The officer became aware of my presence and laughed through ragged coughs.

“I’ve spilled enough blood overseas,” he rasped in a shaky voice with a Hispanic accent. “They blew out my subclavian artery. Not looking to bleed out again. But give me a hand.”

“An ambulance, I suppose. Using the radio in your cruiser?”

He nodded vigorously.

“And tell them to put out a BOLO on Richard Alcala. He’s fleeing in a ruby-red Ford Thunderbird, plates number 1DNE049. You got that plate memorized?”

“I read it before.”

I notified dispatch that an officer was down. I repeated the address of the apartment and the name of the Prowler, plus the license plate. I rushed back to the officer. I wanted to check for an exit wound, but I held back from moving him. The smell of brass and diarrhea surrounded us. The bullet must have torn through his intestines. If they didn’t get him to a hospital, he’d bleed out or die from infection. As I started to pull off my jacket, I remembered I had the gun tucked there, so instead I used my bare palm to press against the bullet’s entry hole.

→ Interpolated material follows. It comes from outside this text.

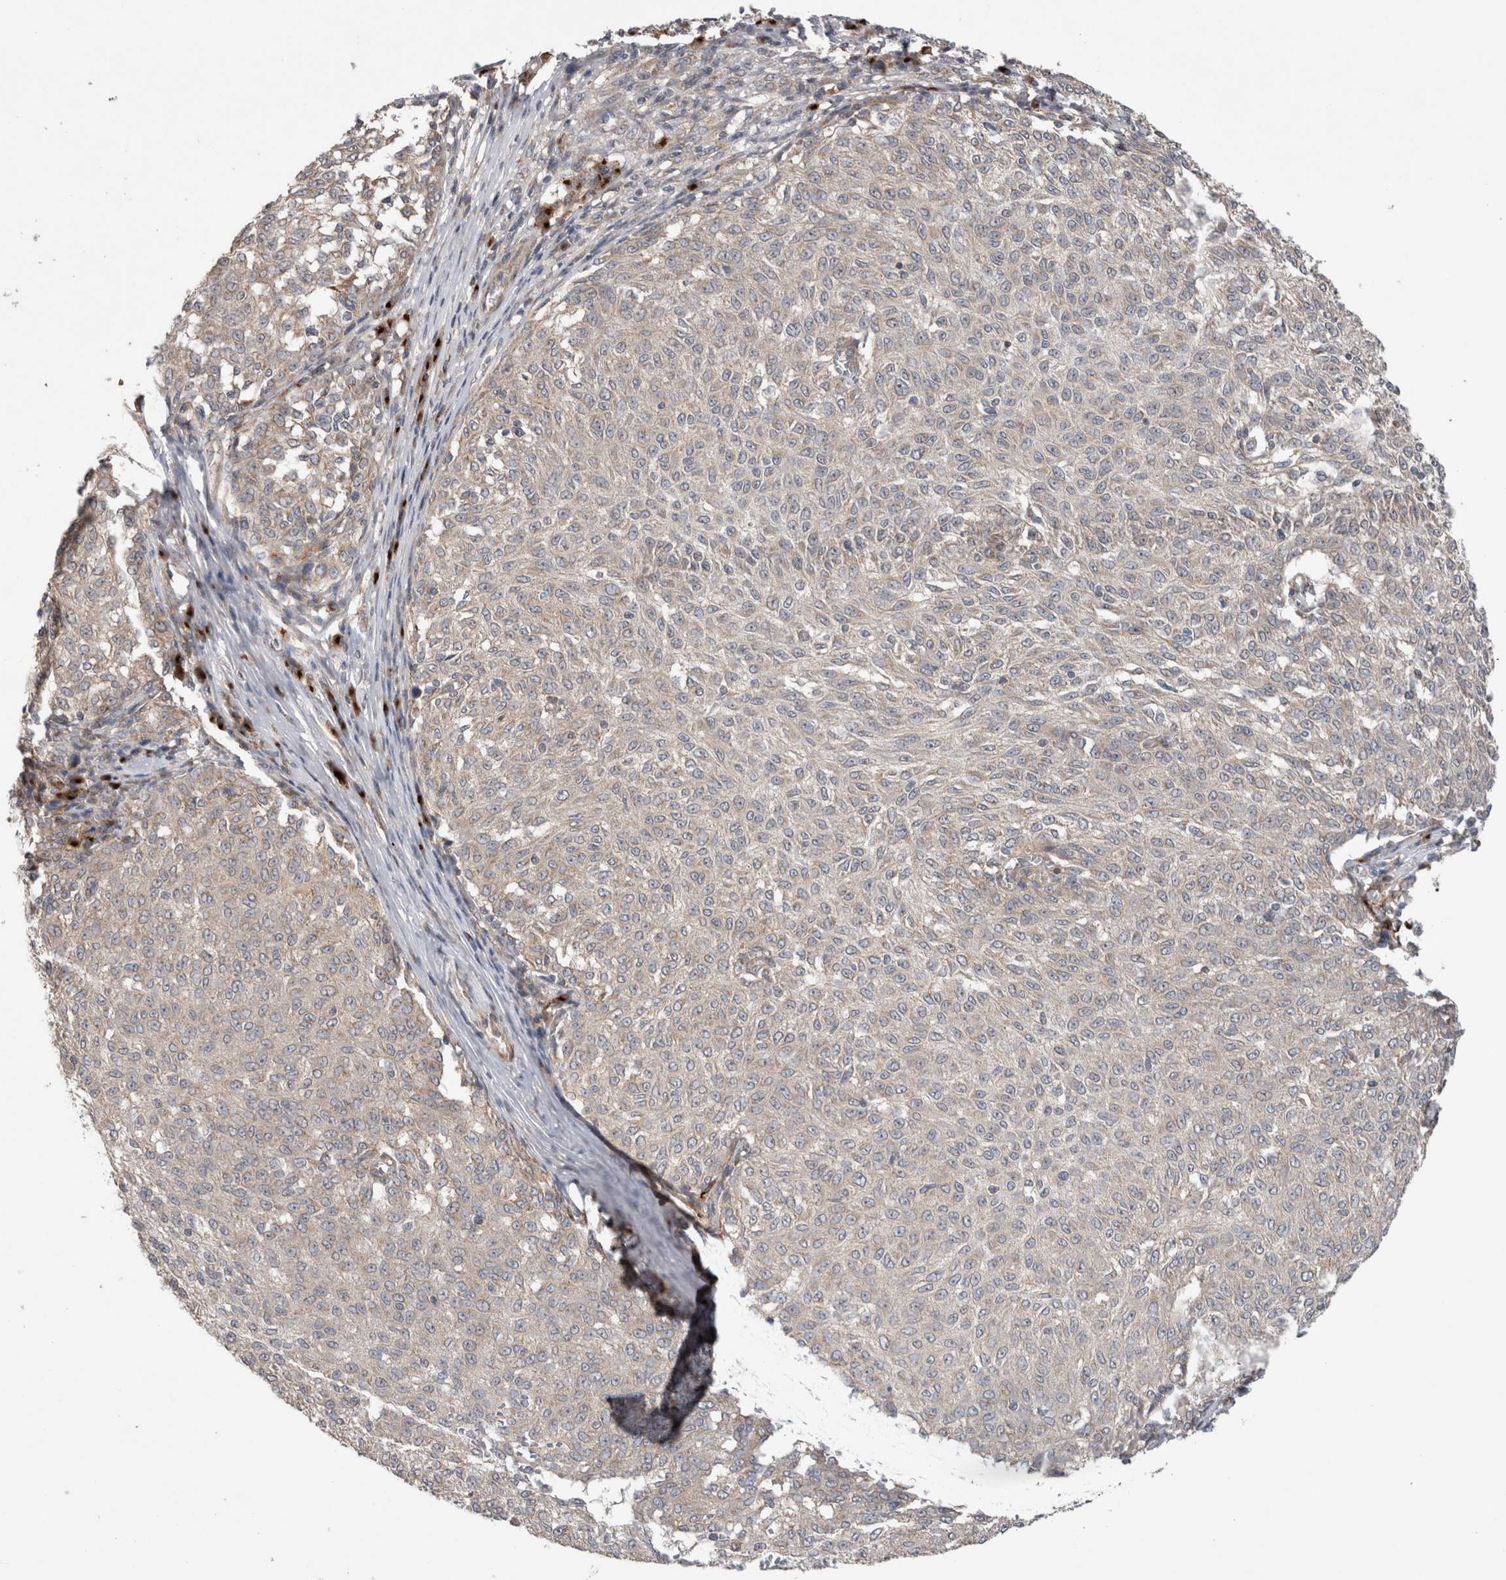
{"staining": {"intensity": "weak", "quantity": "<25%", "location": "cytoplasmic/membranous"}, "tissue": "melanoma", "cell_type": "Tumor cells", "image_type": "cancer", "snomed": [{"axis": "morphology", "description": "Malignant melanoma, NOS"}, {"axis": "topography", "description": "Skin"}], "caption": "Tumor cells show no significant staining in malignant melanoma.", "gene": "TRIM5", "patient": {"sex": "female", "age": 72}}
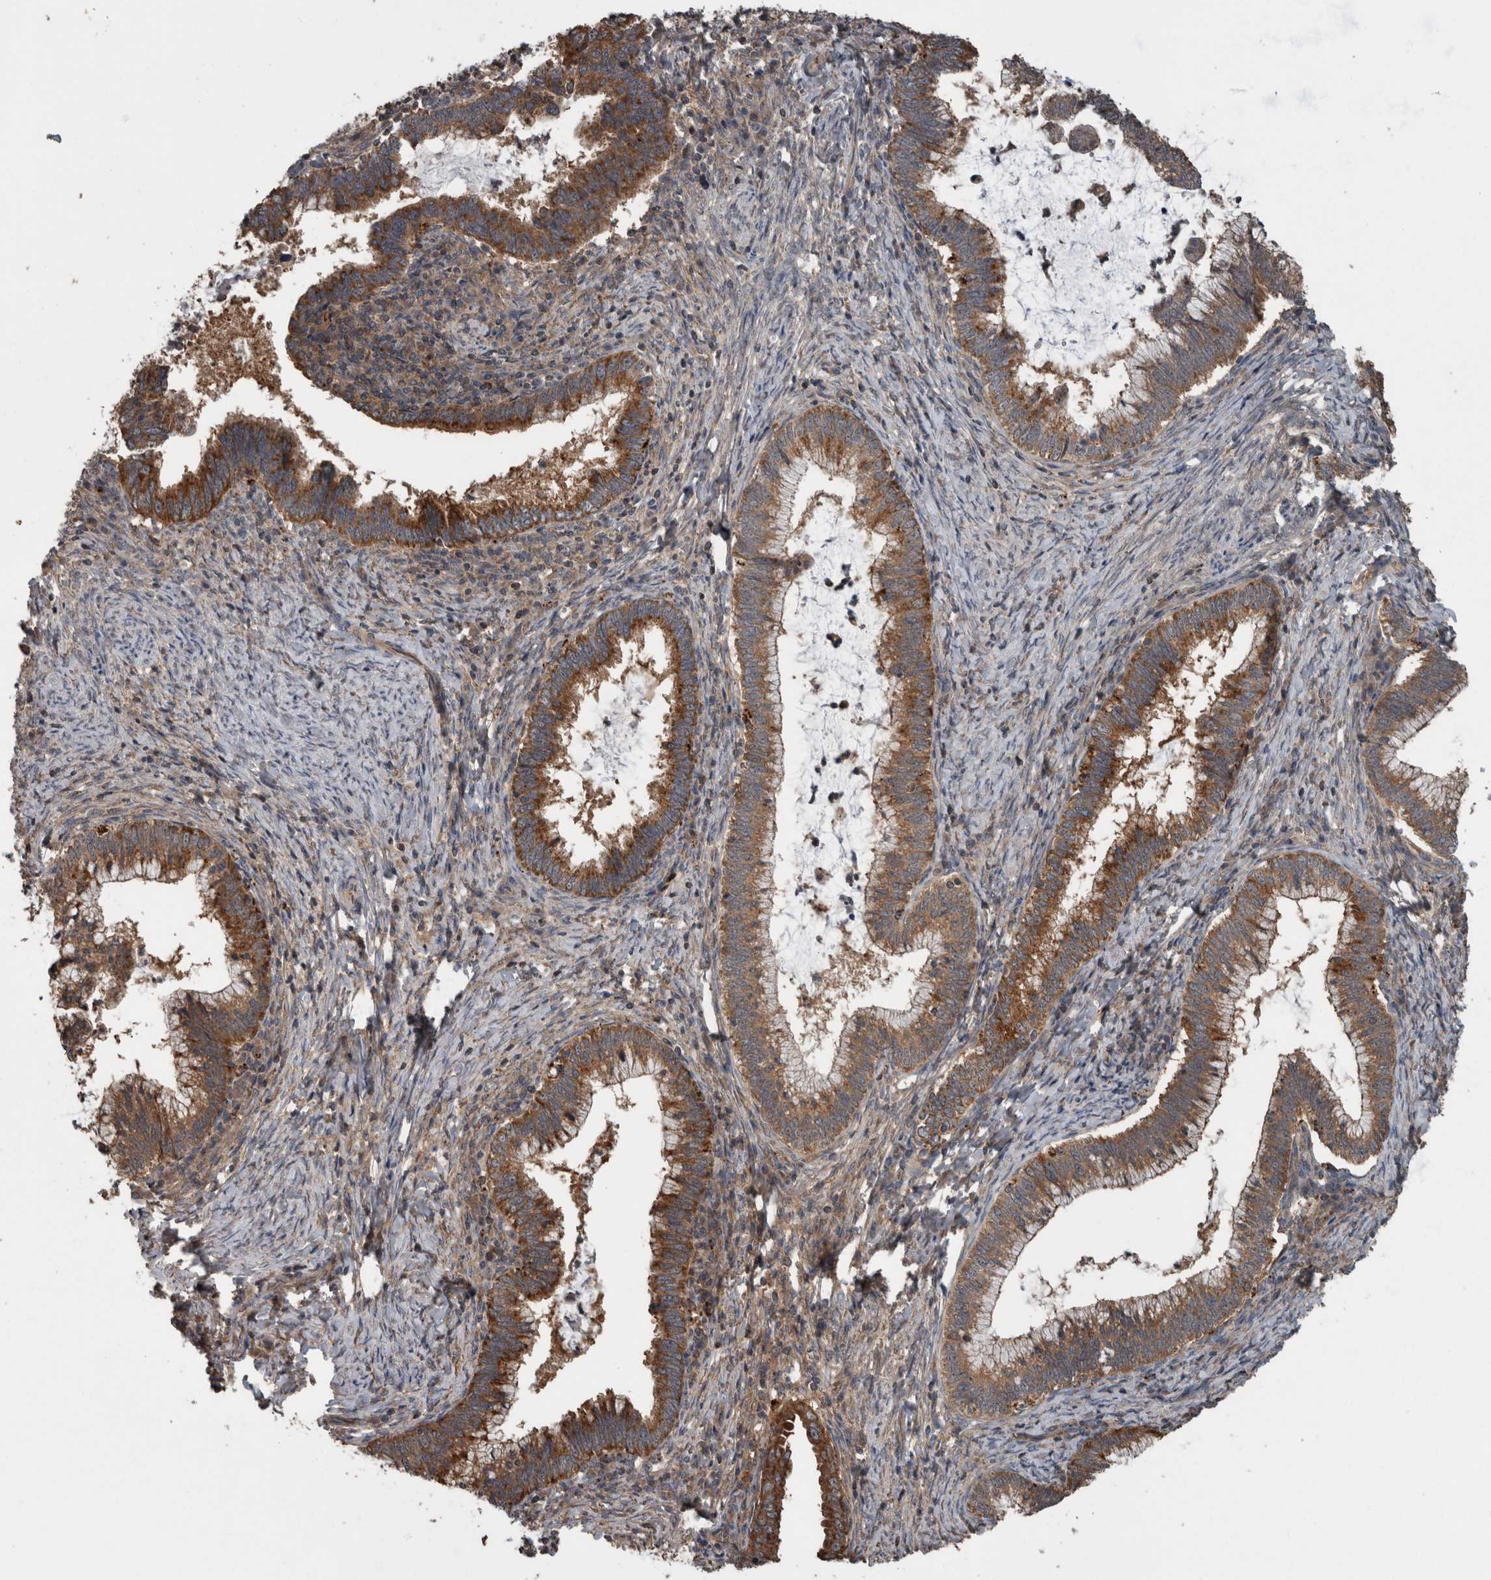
{"staining": {"intensity": "strong", "quantity": ">75%", "location": "cytoplasmic/membranous"}, "tissue": "cervical cancer", "cell_type": "Tumor cells", "image_type": "cancer", "snomed": [{"axis": "morphology", "description": "Adenocarcinoma, NOS"}, {"axis": "topography", "description": "Cervix"}], "caption": "A brown stain labels strong cytoplasmic/membranous expression of a protein in adenocarcinoma (cervical) tumor cells. The protein is shown in brown color, while the nuclei are stained blue.", "gene": "RIOK3", "patient": {"sex": "female", "age": 36}}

His face was drenched, and he laid his head on the pavement, breathing through his mouth like a woman in labor. Shadows covered us, blocking the sun. The circle of gawkers made me edgy as if they might gang up to beat me.

“Three people,” the policeman mumbled.

“What’s that?”

“Three bodies in that trunk. Decomposed. Three skulls. Maybe he really is the Prowler.”

I had to pretend I was just some citizen who’d called in. Meanwhile, I was kneeling in blood and filth. My shirt clung to my back, and I felt dizzy as if I’d been awake for twenty-four hours, hopped up on coffee. The people around us looked like tall silhouettes against a blue sky, their speech a tangled mass of nonsense.

I’d never stuck around to deal with the police whenever I involved them. I’d go back to my own time and read the articles they wrote about my intervention years before. This cop was suffering, and he might die, because I fucked up.

“You got a tip that the Prowler lived here?” I asked.

“The dispatcher said someone called in, naming him.”

“And they sent a lone officer, a single unit?”

He groaned. He lifted his head off the pavement to glance at the mess around his abdomen, and the skin under his chin bunched up.

“If they sent out most of us every time someone claimed they knew who the Prowler was, we’d barely solve any other cases.”


Author’s note: today’s song is, predictably, The Velvet Underground’s “Who Loves the Sun.”

This is the translation of a novella I wrote in Spanish about ten years ago. It’s contained in my self-published book Los reinos de brea.